Photo by Roman Synkevych 🇺🇦 on Unsplash

Talking about code out loud

Making meaningful connections with the right people

Rob B's photo
Rob B
·Nov 14, 2022·

4 min read

Week two started with an industry practice known as ‘standup’. In comparison to the anxiety I felt when I introduced myself to my cohort a couple of weeks ago, I felt at home speaking in front of fewer people in the breakout session. I would like to think that my experience as a podcast lead is the reason for that. Shameless plug incoming. I started a podcast last year to help me connect with developers all over the world. It’s called Codewords and it’s designed to help junior developers like you and me gain some industry insights. Ok, where was I? Ah yes, normal service has resumed. Back to the breakout session. I volunteered to go first and provided a summary of my progress. It’s split into three sections. The first part is all about the small victories and highlighting what worked well. The second and third sections relate to bugs we’ve encountered and what we did to overcome them.

So, what worked well and what did I enjoy?

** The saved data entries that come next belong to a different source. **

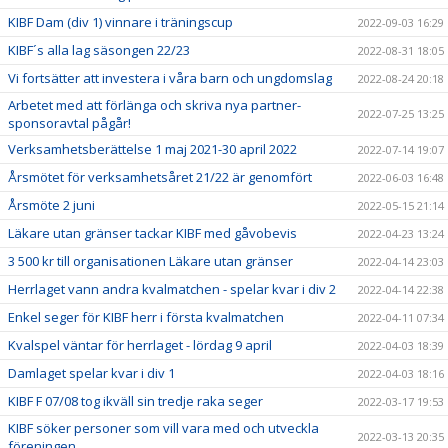
KIBF Dam (div 1) vinnare i träningscup
2022-09-03 16:29
KIBF´s alla lag säsongen 22/23
2022-08-31 18:05
Vi fortsätter att investera i våra barn och ungdomslag
2022-08-24 20:18
Arbetet med att förlänga och skriva nya partner-
2022-07-25 13:25
sponsoravtal pågår!
Verksamhetsberättelse 1 maj 2021-30 april 2022
2022-07-14 19:07
Årsmötet för verksamhetsåret 21/22 är genomfört
2022-06-03 16:48
Årsmöte 2 juni
2022-05-15 21:14
Läkare utan gränser tackar KIBF med gåvobevis
2022-04-23 13:24
3 500 kr till organisationen Läkare utan gränser
2022-04-14 23:03
Herrlaget vann andra kvalmatchen - spelar kvar i div 2
2022-04-14 22:38
Enkel seger för KIBF herr i första kvalmatchen
2022-04-11 07:34
Kvalspel väntar för herrlaget - lördag 9 april
2022-04-03 18:39
Damlaget spelar kvar i div 1
2022-04-03 18:16
KIBF F 07/08 tog ikväll sin tredje raka seger
2022-03-17 19:53
KIBF söker personer som vill vara med och utveckla
2022-03-13 20:35
föreningen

It has to be the repetition of using GitHub from the Command Line because it really highlighted to me a massive gap in my learning. I’ve used GitHub before but I would drag and drop files to update my project directories. That’s no longer the case. Now I know how to initialise Git in my given directory and how to amend things. The analogy of sending a parcel by snail mail lives rent free in my head. ‘Git add .’ places the items in the parcel that we want delivered, aka changes to our code. ‘Git commit -m “our succinct message” is the label we place on the box, aka letting other contributors know what we’ve done. Lastly, and I had to go back and look at the analogy on the slides, is ‘Git push’ which is what we do when we’re ready to post a parcel, aka submit all changes.

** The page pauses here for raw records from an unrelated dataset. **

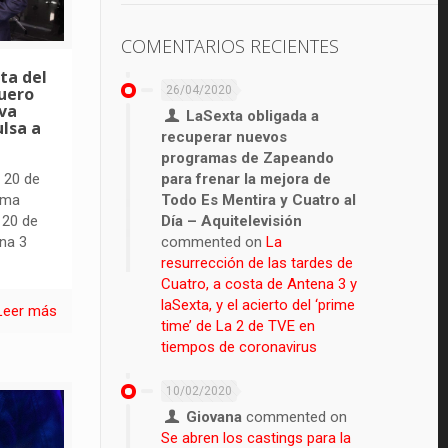
COMENTARIOS RECIENTES
ita del
uero
26/04/2020
va
LaSexta obligada a
lsa a
recuperar nuevos
programas de Zapeando
 20 de
para frenar la mejora de
ama
Todo Es Mentira y Cuatro al
 20 de
Día – Aquitelevisión
na 3
commented on
La
resurrección de las tardes de
Cuatro, a costa de Antena 3 y
laSexta, y el acierto del ‘prime
Leer más
time’ de La 2 de TVE en
tiempos de coronavirus
10/02/2020
Giovana
commented on
Se abren los castings para la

Another thing I really liked was talking out loud with other people about their code. It felt really nice to be able to help people identify bugs in their code. For example, I was able to help people see unintentional blank spaces in their code and instances of bad syntax. I’ve had plenty of practice before now identifying syntax errors in my own code. Now it’s the first thing I check if I have bugs.

I don’t doubt that this will change but right now I don’t have much to report in the way of bugs and overcoming them. We’re still in the foundation stage of the bootcamp and thankfully I’ve not had too many issues to deal with. When I was setting up my working environment I had an issue installing Homebrew but that was resolved by manually downloading the CLI tools as I mentioned last week. At the weekend I bought a new Mac and I repeated the setup process without a single error. The same goes for the installation of VS Code. There was a minor fix needed for Live Server. I really like seeing my work update in real time. However, this didn’t happen off the bat on my new Mac and I didn’t understand why. I Googled it and paid a visit to Stack Overflow. I read articles telling me to amend the JSON file for the extension but that didn’t work. I was denied editing permissions which sent me down another rabbit hole of trying to find out how to do that. Then I had a light bulb moment. It came back to me. All I had to do was set Live Server to autosave and the problem was solved. My updates were appearing in real time again, just how I like it.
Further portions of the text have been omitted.